:: What needs to be done ::
Begin at the line containing "focal_35mm: 68" in the records below, end at the line containing "focal_35mm: 203", and retype each line in that span exactly. No other line and no image should appear.

Stored dataset items:
▼

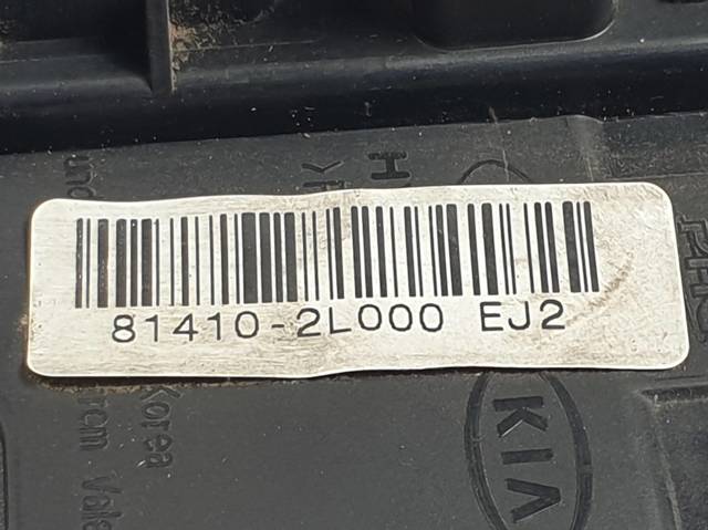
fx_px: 531
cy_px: 265
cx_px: 354
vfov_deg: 53.0
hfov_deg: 67.3
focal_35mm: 26
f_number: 2.4
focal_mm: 4.3
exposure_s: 1/100
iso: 50
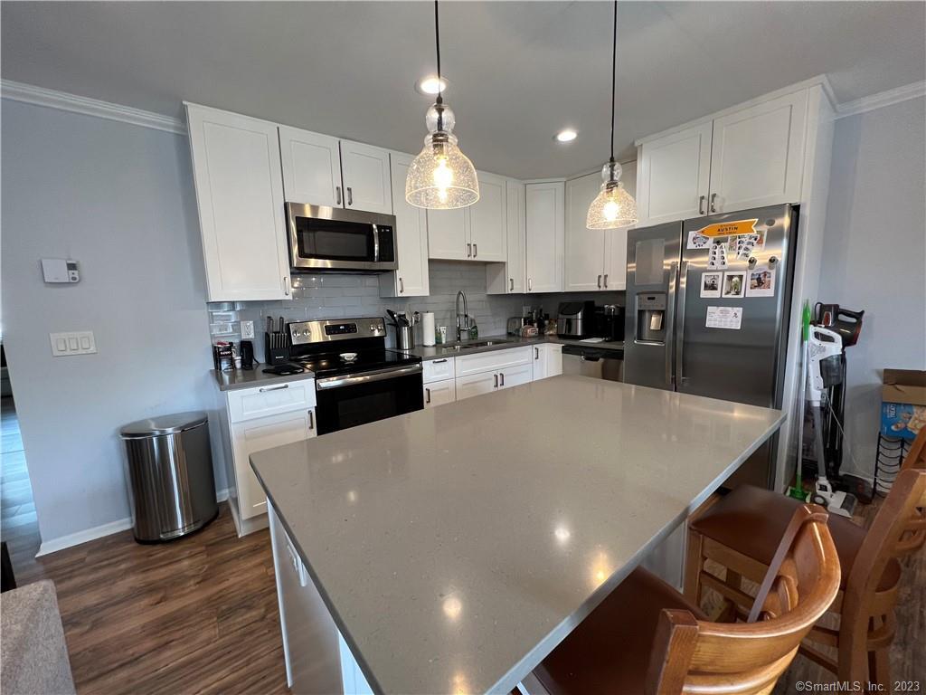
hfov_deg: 106.2
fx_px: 348
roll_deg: +2.4
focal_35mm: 13
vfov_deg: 89.9
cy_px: 348
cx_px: 463
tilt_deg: -8.2
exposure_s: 1/120
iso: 160
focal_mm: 1.57
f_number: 1.8
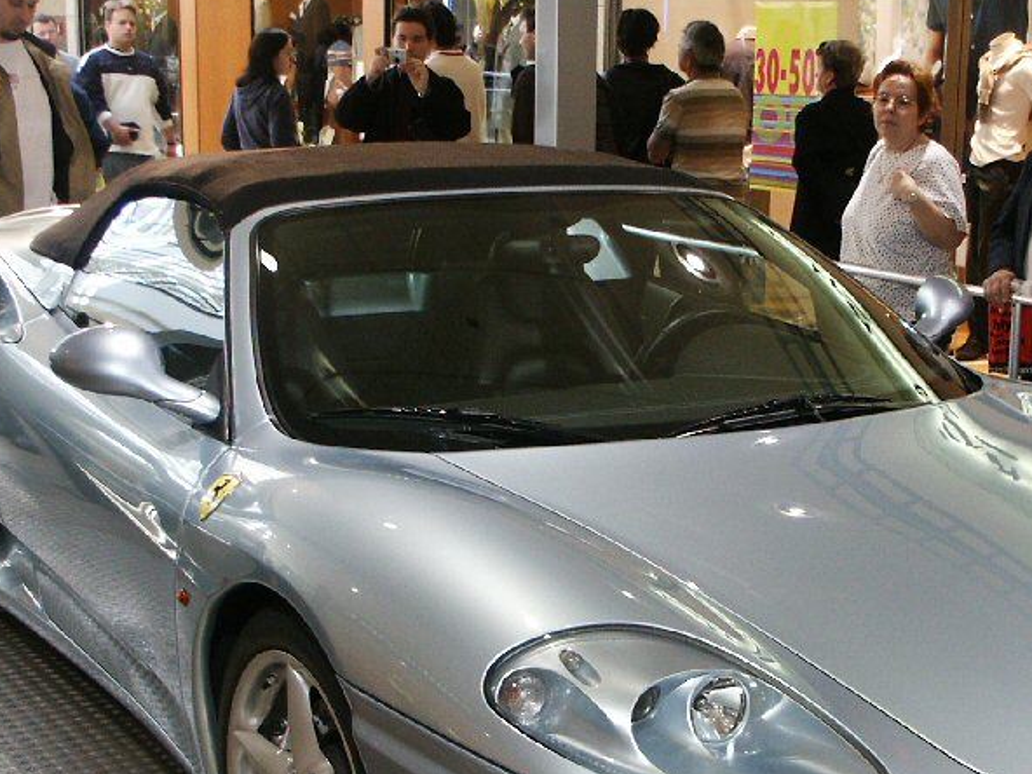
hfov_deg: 30.1
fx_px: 1908
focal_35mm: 64
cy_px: 558
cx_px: 669
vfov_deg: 22.8
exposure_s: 1/45
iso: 125
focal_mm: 7.76
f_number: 3
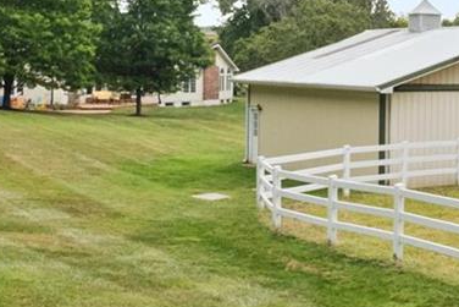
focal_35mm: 68
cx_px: 590
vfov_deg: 19.8
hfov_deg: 25.6
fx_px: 867
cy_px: 57
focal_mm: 8
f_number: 8
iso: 400
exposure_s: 1/200
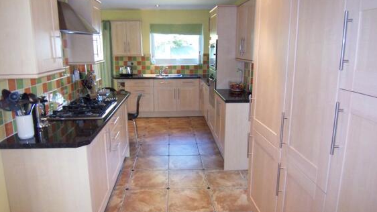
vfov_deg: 44.4
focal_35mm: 26
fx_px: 260
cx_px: 183
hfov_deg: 71.9
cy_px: 100
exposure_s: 1/30
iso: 200
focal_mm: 3.8
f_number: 2.8
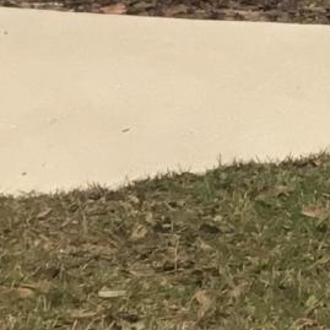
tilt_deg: +3.2
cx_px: 896
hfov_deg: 7.8
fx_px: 2189
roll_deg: -1.5
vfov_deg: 7.8
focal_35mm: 203
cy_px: -525
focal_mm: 4.15
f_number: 2.2
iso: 25
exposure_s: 1/30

▲

:: Result below ::
focal_35mm: 68
cx_px: 590
vfov_deg: 19.8
hfov_deg: 25.6
fx_px: 867
cy_px: 57
focal_mm: 8
f_number: 8
iso: 400
exposure_s: 1/200
vfov_deg: 44.4
focal_35mm: 26
fx_px: 260
cx_px: 183
hfov_deg: 71.9
cy_px: 100
exposure_s: 1/30
iso: 200
focal_mm: 3.8
f_number: 2.8
tilt_deg: +3.2
cx_px: 896
hfov_deg: 7.8
fx_px: 2189
roll_deg: -1.5
vfov_deg: 7.8
focal_35mm: 203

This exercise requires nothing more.